Aufgabenstellung:
(1) Wie viele IS-Kämpfer aus Russland und den zentralasiatischen Staaten nennen russische Sicherheitskräfte laut dem Text über Russlands Eingreifen in Syrien?
(2) Schreiben Sie aus dem Text über Russlands Eingreifen in Syrien den Abschnitt von „Wladimir Putin erklärte, es“ bis „Bombardierung zu filmen.“ wortgetreu ab.
(3) Führen Sie den Text über Russlands Eingreifen in Syrien im Anschluss an seinen letzten Satz weiter.

Seitenauszug:
==*==

Ein Kommentator des Massenblattes Moskowski Komsomolez (MK) beschrieb seine Haltung zu der Entscheidung des Kreml, in Syrien einzugreifen, mit "vorsichtigem Vertrauen".

Immerhin seien Wladimir Putin und der Leiter der Präsidialverwaltung Sergej Iwanow beim Afghanistan-Einmarsch 1979 ja schon 27 und 26 Jahre alt gewesen. Diese Politiker wüssten, was es bedeute, sich in einer Region militärisch einzumischen, "wo traditionell jeder gegen jeden kämpft und wo gewöhnlich eine Logik fehlt".

Einen namentlich nicht genannten Vertreter des Kremls zitiert der MK-Kommentator mit den Worten: "Der Islamische Staat würde Russland in jedem Fall asymmetrisch antworten. Und je länger wir die Entscheidung der Lösung des IS-Problems dort hinauszögern, wo es seinen Ursprung hat, desto stärker würde ihre Antwort sein."

Russische Sicherheitskräfte nennen die Zahl von 5.000 IS-Kämpfern aus Russland und den zentralasiatischen Staaten, die sich dem IS angeschlossen haben. Russische Politologen meinen, der Angriff der Taliban auf die Stadt Kundus zeige, wie groß die Gefährdung Zentralasiens sei. Die Sicherheitsstrukturen der zentralasiatischen Staaten seien Angriffen radikaler Islamisten aus dem Süden "nicht gewachsen", schreibt der MK-Kommentator

"Warum soll Russland gelingen, was Amerika nicht gelungen ist?"

Wladimir Putin erklärte, es würden keine Bodentruppen, sondern nur die russische Luftwaffe eingesetzt und das auch nur solange, "wie die syrische Armee in der Offensive ist". Doch welchen konkreten Erfolg verspricht sich Russland von den Luftschlägen? "Warum soll Russland gelingen, was Amerika nicht gelungen ist?", fragt der Kommentator des Massenblattes MK.

Auf diese Frage hatten die Politologen und Nahost-Experten in einer russischen Talk-Show des "Ersten" Kanals eine Antwort. Die Amerikaner würden die Stellungen der IS gar nicht richtig bombardieren, meinte etwa ein russischer Journalist, der erfolglos versucht hatte, eine Bombardierung zu filmen.

==*==

Bereitgestellte Einträge:
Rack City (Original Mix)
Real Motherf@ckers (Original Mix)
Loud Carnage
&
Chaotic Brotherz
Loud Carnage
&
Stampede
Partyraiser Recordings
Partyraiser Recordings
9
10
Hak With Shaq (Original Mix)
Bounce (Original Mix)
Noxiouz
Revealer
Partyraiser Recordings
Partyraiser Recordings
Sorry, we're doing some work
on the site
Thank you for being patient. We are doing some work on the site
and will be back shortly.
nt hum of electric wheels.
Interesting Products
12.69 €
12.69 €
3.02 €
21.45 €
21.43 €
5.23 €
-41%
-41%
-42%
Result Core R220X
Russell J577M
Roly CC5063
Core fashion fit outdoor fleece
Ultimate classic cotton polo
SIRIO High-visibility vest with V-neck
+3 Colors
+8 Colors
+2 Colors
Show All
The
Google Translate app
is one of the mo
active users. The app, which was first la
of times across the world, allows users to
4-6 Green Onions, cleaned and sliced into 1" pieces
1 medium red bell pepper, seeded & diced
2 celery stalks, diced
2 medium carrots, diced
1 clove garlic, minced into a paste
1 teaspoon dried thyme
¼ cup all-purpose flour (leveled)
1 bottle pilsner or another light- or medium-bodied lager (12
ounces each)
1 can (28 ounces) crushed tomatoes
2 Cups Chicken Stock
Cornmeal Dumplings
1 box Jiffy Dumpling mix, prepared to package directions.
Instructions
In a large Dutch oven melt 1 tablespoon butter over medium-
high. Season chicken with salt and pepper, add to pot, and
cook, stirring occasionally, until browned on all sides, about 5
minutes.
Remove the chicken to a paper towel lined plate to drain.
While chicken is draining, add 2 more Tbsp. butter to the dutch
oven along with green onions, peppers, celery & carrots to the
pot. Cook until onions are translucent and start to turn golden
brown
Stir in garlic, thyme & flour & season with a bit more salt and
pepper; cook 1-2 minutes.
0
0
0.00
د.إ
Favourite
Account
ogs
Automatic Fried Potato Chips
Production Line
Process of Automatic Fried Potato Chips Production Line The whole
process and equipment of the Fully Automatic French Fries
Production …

==*==

Lösungen:
(1) 5.000 IS-Kämpfer.

(2)
Wladimir Putin erklärte, es würden keine Bodentruppen, sondern nur die russische Luftwaffe eingesetzt und das auch nur solange, "wie die syrische Armee in der Offensive ist". Doch welchen konkreten Erfolg verspricht sich Russland von den Luftschlägen? "Warum soll Russland gelingen, was Amerika nicht gelungen ist?", fragt der Kommentator des Massenblattes MK.

Auf diese Frage hatten die Politologen und Nahost-Experten in einer russischen Talk-Show des "Ersten" Kanals eine Antwort. Die Amerikaner würden die Stellungen der IS gar nicht richtig bombardieren, meinte etwa ein russischer Journalist, der erfolglos versucht hatte, eine Bombardierung zu filmen.

(3)
Ein anderer russischer Experte sagte, die Amerikaner verfügten, was die Stellungen des IS betrifft, über eine schlechte Aufklärung. Es gehe vor allem darum, die syrische Armee auszurüsten. Was der syrischen Armee fehle, seien moderne Flugzeuge, Aufklärungs-Technik und lasergelenkte Waffen. Dies werde Russland jetzt zur Verfügung stellen. Wenn syrische Bodentruppen - vielleicht verstärkt durch Bodentruppen andere Staaten der Region - gegen den IS kämpfen und dabei von der russischen Luftwaffe unterstützt werden, könne der IS geschlagen werden.

Ist es überhaupt möglich auf dem Schlachtfeld in Syrien Stellungen des IS und Stellungen der Assad-Opposition auseinanderzuhalten? Das forderte in der Talk-Show des "Erste"-Kanals ein Journalist aus den USA. Ihm entgegnete der Leiter der Talk-Show, Pjotr Tolstoi, Russland werde "alle Terroristen, unabhängig davon, ob sie von Francois Hollande oder Barack Obama mit Waffen über Fallschirme oder moralisch-politisch unterstützt werden, vernichten, zusammen mit dem Islamischen Staat". Nach dem russischen Verständnis ist in Syrien auch Terrorist, wer bewaffnet gegen die Regierung Assad kämpft.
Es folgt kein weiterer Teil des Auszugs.